Jusqu'à présent, des exposés de position ont été élaborés sur 35 questions spécifiques définies comme prioritaires dans les trois provinces. Ces documents, qui décrivent la nature du problème et son incidence et formulent des recommandations spécifiques pour y remédier, permettent un dialogue constructif entre le secteur privé et les organismes publics compétents au niveau local.

Le fait de ne pas entrer dans le jeu des reproches et de privilégier la proposition de solutions a amélioré la confiance et la coopération entre les secteurs public et privé. Le projet a aidé les chambres de commerce à renforcer leurs capacités en ce qui concerne l'organisation de dialogues locaux fructueux et la contribution au débat national.

Environ un quart de toutes les questions identifiées ont été entièrement réglées, et cette résolution de problèmes renforce la confiance entre les parties et la confiance dans le processus. Le projet a aussi montré aux citoyens des moyens plus simples de créer de nouvelles entreprises tout en permettant aux fonctionnaires locaux d'observer directement et de comprendre les difficultés liées à la création d'une entreprise, à l'importation d'intrants ou à l'exportation de produits agricoles vers les pays voisins.
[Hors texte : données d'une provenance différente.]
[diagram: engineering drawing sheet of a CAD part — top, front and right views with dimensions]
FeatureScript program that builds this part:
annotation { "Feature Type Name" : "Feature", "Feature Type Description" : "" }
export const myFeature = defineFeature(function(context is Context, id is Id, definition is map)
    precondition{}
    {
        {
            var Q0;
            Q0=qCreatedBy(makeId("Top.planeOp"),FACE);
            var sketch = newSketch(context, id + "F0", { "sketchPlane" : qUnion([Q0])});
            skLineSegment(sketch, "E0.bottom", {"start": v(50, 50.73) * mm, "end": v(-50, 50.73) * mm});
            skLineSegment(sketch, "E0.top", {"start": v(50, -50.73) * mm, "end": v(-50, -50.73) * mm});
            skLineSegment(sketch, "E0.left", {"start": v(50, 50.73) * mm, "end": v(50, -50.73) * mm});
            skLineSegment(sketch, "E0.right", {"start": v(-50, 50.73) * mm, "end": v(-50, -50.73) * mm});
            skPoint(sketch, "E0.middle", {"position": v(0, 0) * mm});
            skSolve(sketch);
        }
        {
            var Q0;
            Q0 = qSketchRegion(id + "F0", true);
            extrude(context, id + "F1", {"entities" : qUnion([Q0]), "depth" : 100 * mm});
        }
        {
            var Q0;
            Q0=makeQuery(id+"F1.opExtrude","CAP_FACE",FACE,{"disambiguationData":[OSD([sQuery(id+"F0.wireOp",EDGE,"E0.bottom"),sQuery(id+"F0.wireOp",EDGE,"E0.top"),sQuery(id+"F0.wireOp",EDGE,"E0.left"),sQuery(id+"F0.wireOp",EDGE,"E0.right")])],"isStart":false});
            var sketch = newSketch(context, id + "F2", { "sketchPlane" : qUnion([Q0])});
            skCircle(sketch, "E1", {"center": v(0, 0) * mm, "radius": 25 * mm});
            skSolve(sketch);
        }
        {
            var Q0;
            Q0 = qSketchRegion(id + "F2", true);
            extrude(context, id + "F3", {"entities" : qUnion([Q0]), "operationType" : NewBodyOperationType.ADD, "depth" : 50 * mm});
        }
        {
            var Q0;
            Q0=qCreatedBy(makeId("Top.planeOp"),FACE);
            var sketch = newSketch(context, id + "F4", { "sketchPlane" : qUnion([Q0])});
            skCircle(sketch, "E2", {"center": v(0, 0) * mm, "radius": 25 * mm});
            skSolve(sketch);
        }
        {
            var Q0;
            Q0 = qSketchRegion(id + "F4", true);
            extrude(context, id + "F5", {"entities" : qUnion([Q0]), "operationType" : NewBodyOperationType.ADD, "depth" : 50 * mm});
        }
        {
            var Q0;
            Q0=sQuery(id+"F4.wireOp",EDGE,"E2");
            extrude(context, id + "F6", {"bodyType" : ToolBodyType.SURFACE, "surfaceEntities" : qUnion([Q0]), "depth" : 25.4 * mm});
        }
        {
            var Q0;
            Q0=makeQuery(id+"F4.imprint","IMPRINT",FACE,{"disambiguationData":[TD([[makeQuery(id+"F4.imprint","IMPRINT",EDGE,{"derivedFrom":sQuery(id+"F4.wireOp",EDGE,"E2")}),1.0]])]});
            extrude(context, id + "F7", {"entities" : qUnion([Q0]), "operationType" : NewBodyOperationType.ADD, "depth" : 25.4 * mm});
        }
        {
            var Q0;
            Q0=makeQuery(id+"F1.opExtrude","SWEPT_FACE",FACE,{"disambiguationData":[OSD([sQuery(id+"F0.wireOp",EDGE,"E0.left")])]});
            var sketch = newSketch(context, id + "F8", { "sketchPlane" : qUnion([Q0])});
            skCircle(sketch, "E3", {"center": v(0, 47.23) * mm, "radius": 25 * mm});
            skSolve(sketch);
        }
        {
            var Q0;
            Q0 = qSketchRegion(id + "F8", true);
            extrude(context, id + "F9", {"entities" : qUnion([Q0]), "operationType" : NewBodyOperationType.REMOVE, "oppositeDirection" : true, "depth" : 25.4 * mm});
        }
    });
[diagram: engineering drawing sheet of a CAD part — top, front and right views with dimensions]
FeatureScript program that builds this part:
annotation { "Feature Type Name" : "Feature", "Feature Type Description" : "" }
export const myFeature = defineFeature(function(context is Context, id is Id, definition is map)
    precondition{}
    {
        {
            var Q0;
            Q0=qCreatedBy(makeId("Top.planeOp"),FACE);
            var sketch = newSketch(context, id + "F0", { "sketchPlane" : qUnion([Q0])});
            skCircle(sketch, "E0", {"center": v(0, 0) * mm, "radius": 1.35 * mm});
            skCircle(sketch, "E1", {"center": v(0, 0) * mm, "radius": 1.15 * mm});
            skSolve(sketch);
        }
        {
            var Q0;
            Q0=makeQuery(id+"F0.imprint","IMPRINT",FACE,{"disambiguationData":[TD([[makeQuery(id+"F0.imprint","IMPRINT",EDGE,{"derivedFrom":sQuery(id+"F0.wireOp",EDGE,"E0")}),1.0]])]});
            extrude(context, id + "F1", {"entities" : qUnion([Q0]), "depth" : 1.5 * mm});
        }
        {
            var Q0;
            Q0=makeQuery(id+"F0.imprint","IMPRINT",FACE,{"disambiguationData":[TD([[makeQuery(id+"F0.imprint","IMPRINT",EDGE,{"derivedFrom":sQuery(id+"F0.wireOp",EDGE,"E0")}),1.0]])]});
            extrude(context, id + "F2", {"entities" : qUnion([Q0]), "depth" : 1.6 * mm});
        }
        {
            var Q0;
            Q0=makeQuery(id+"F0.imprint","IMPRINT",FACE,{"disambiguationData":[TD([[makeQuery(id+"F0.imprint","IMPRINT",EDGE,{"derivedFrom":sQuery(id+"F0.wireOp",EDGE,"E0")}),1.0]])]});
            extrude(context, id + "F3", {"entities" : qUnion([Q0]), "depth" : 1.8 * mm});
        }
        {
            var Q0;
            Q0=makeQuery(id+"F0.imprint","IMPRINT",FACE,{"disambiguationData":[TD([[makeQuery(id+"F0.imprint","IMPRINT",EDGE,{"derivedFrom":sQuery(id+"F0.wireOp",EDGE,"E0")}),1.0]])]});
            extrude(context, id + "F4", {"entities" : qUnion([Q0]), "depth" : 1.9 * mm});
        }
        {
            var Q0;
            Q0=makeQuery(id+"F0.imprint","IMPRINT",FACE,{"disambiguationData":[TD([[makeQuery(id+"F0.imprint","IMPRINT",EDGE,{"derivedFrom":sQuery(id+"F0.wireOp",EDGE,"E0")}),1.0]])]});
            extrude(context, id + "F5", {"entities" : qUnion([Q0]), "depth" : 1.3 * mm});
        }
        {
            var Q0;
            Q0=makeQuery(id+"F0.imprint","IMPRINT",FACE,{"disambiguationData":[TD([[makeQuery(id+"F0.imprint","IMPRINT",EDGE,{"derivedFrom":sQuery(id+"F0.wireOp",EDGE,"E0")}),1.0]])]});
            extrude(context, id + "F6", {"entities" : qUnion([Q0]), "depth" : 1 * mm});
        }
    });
"Offrir de nouvelles manières plus efficaces de lancer des petites entreprises a permis à davantage de personnes dans des zones reculées de tirer profit du commerce" a dit M. Aphisid Sengsourivong, Directeur général adjoint du Département de l'enregistrement et de la gestion des entreprises, Ministère de l'industrie et du commerce.

À mesure que les idées remontent du niveau provincial jusqu'au niveau national, elles alimentent et complètent d'autres programmes de réforme de l'activité des entreprises en cours dans le pays, y compris concernant la facilitation des échanges, font remonter le Laos dans les indicateurs du rapport Doing Business selon certains indicateurs ou contribuent à la mise en œuvre des mesures prises par le gouvernement pour faire face à la COVID‑19.

Suite à la réussite du projet, ce modèle de dialogue est en train d'être reproduit dans le sud du pays avec l'appui de l'USAID.

Il reste encore beaucoup à faire, mais l'exemple des négociants de volailles dans la province d'Oudomxay montre que les fonctionnaires et les acteurs du secteur privé peuvent trouver des solutions aux problèmes commerciaux sans se voler dans les plumes.